- _INSTRUCTION_
State only the number of lines in the records below that contain the string "values", treating uppercase and lowercase letters as different.

====== RECORD EXCERPTS

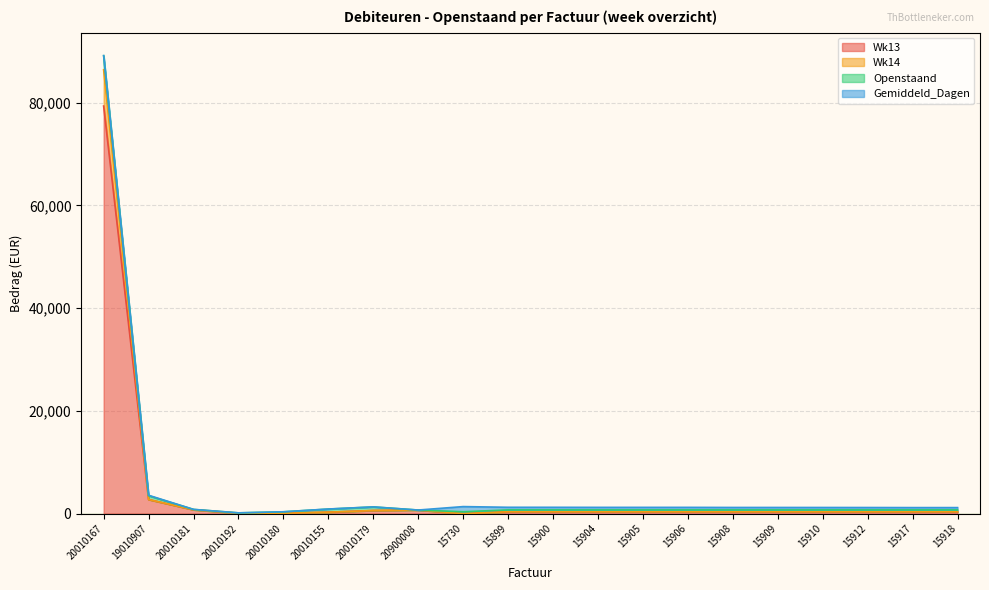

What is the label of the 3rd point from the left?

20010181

============
====== RECORD EXCERPTS

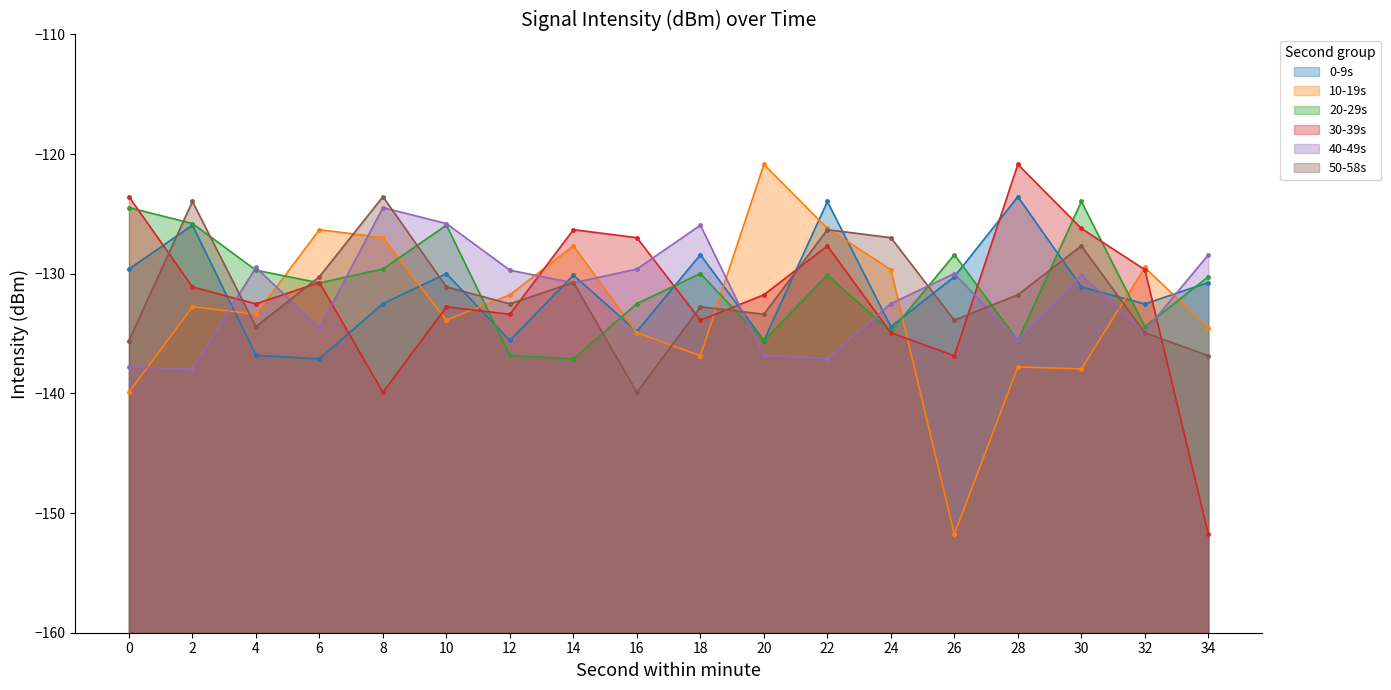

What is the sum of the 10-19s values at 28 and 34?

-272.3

============
====== RECORD EXCERPTS

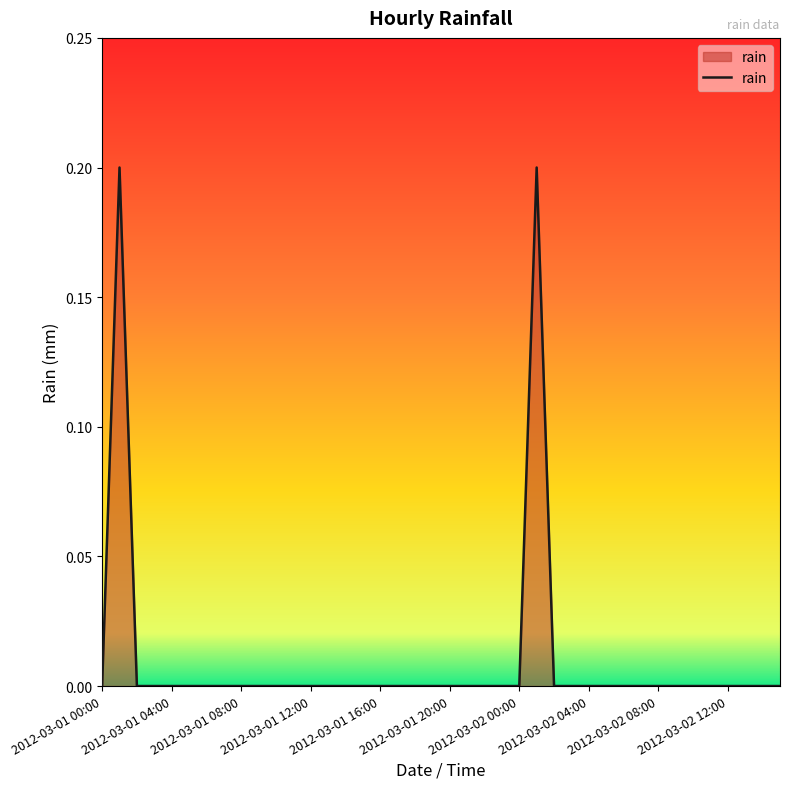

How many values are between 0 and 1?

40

============

- _ANSWER BELOW_
2